The election for Virginia’s next governor is on Tuesday, and I genuinely have no idea how it’s going to turn out. Gun to my head I’d say Terry McAuliffe, the Democratic candidate, is the slight favorite. But his Republican opponent Glenn Youngkin has closed the gap in the last couple of weeks, and the polling averages are as close to 50-50 as they come. It’s a genuine nail-biter in the Old Dominion State.
But I don’t want to write a state-of-the-race post. Instead, I want to address some of the methodological artifacts that are causing polls to diverge. We have some surveys showing Youngkin up 8 and some McAuliffe up 4. If polls were truly normally distributed around a mean according to their margin of error—say, McAuliffe +0.5 or some such—then we shouldn’t see such a wide variance from sampling error alone. And that’s where particular choices for weighting and question wording come it. That there’s such a wide range means something else is pushing the polls around.
That something else is methodology. Primarily, we are observing huge differences between polls of registered voters and likely voters. That means the estimate a given poll produces will be influenced heavily by how it identifies people who are likely to cast ballots, and whether the assumptions underpinning that process are correct. For example, over the last 5 polls that have produced a horse-race number among both LV and RV samples, the LV filter has produced on average a 6 point swing towards Youngkin.
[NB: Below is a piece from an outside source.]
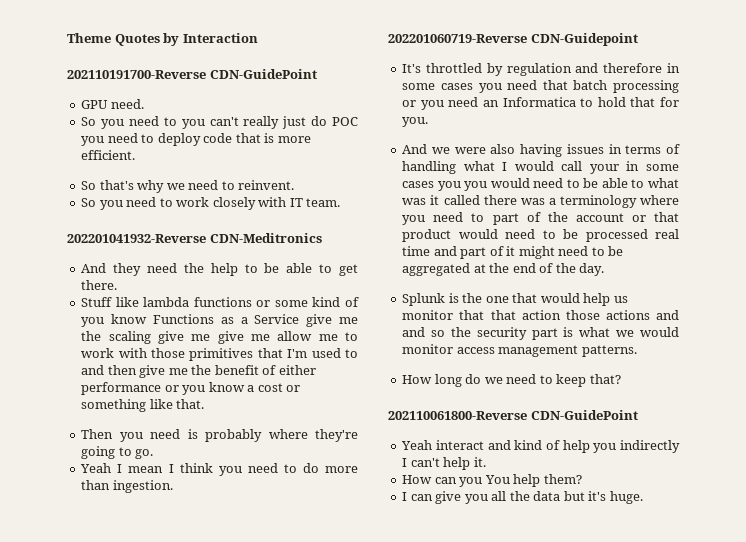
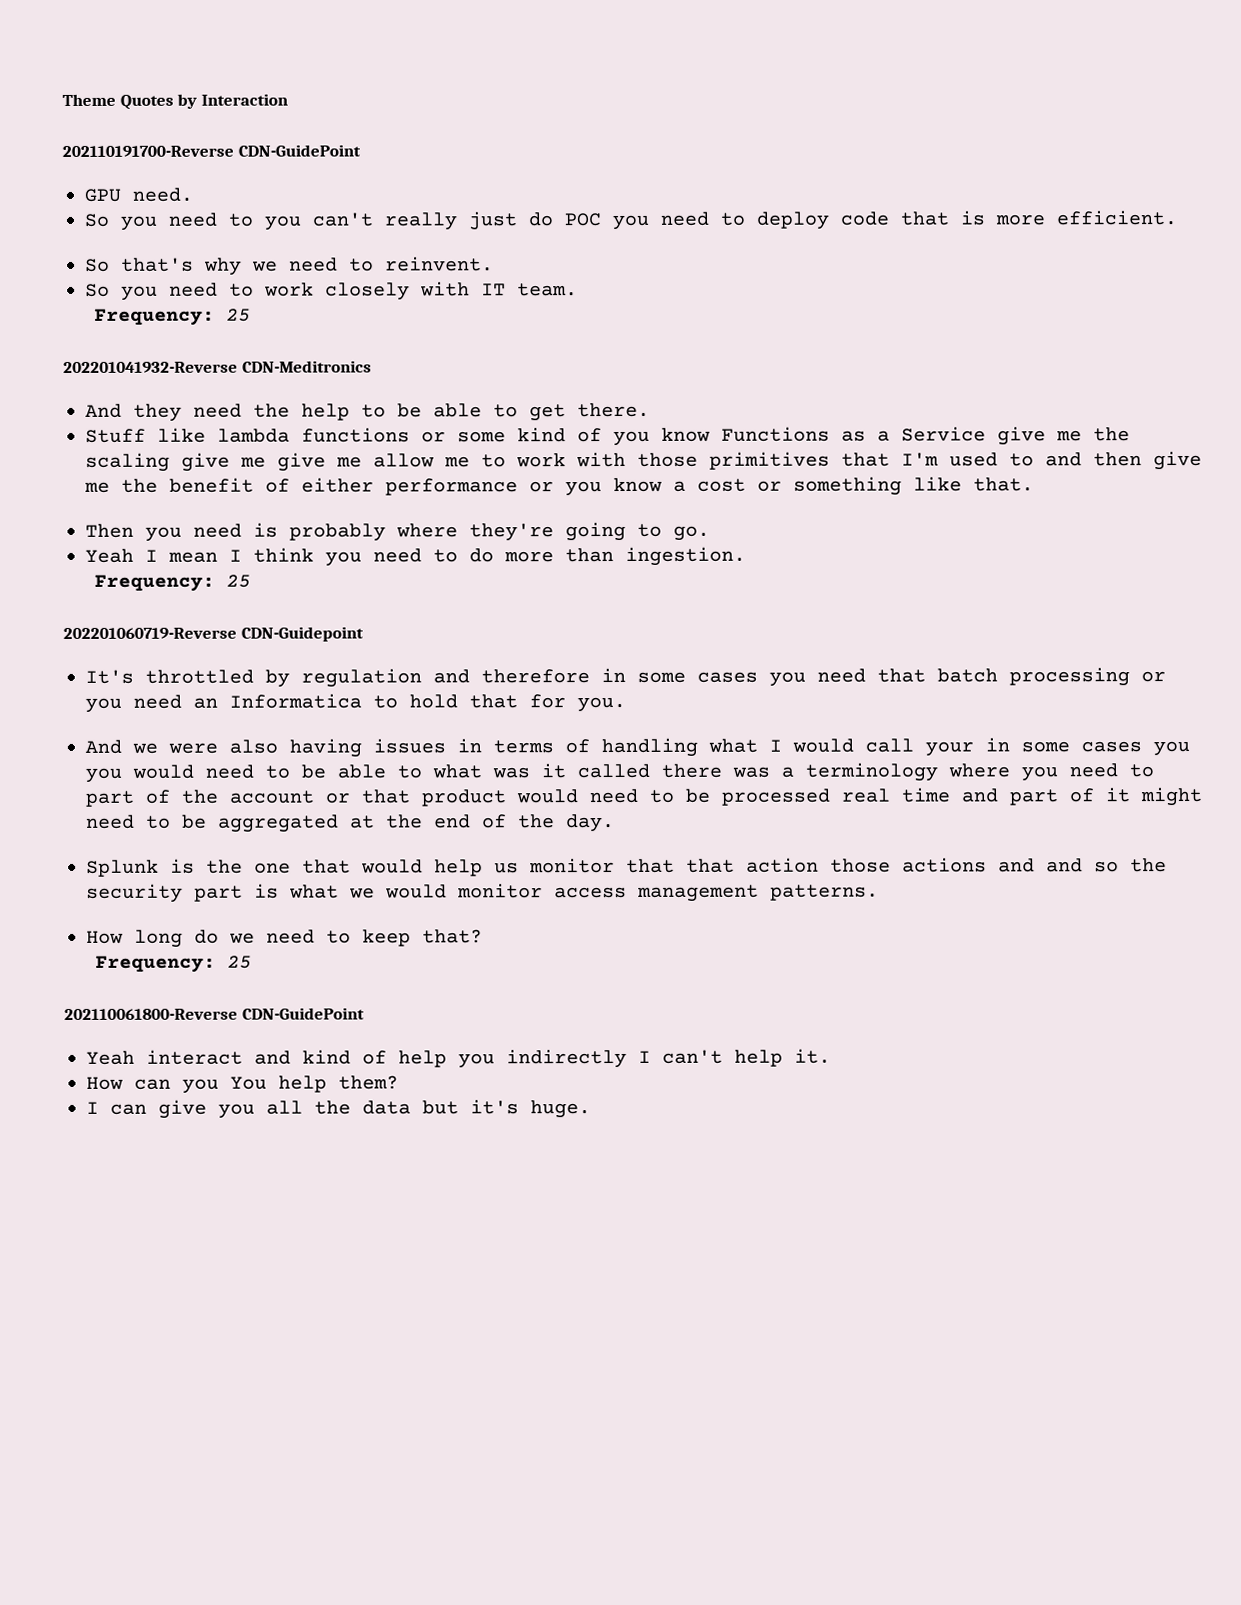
(341, 202) none -> [93,308,251,326] // Frequency: 25
(173, 486) none -> [93,574,251,592] // Frequency: 25
(621, 379) none -> [94,955,252,973] // Frequency: 25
But the precise effect ranged anywhere from 3 to 10 points.
The sheer range of estimates, combined with the fact the race is much more favorable towards Republicans than one would expect based on the 2020 results (Biden +10), has produced a vocal community of poll-unskewers online. People were quick to note that a recent Fox News poll produced a likely voter electorate that gave a recalled 2020 vote split that was about 10 points too favorable to Donald Trump than reality was. But this is the wrong target! The likely voter electorate could vary from 2020 for all sorts of reasons. Republicans could be more energized to vote, for example. So the real target for assessing how close the polls are coming to the population of Virginia voters is to look at the recalled vote among registered voters. That way, you’re comparing samples that are closer to each other. And in the Fox poll, recalled vote in the RV sample was around Biden +8, just 2 points off from the actual results of the election. So the LV-unskewers are kinda missing the ball here.
But the broader point here is that when methodological decisions are introducing this much extra variance into polling averages, it is a good signal the poll averages could have more error than usual. As a final example, take the most recent poll from Monmouth University. The pollsters used three different methods to produce a sample of likely voters—each time including voters with lower probabilistic scores for turnout, thereby generating estimates for a high-, medium-, and low-turnout electorate—and ended up with toplines ranging from McAuliffe +3 to Youngkin +3.
That one single poll can be pulled around so much by the decisions a pollster makes when weighting their data should caution you against putting too much weight on the aggregates—or, put another way, assuming that errors will be small. You should not be surprised if polls are off by 6 or 7 points next Tuesday. Such a range doesn’t make polls useless, of course, but it does mean that in a close race they aren’t going to tell us much other than the fact it’s a close race.
But maybe that’s more important than picking the right winner with laser-like precision, anyway.
I really appreciate the trend of showing different poll results based on different turnout/electorate models. It’s much more realistic and diminishes the possibility of having and overly simplistic takeaway from the poll.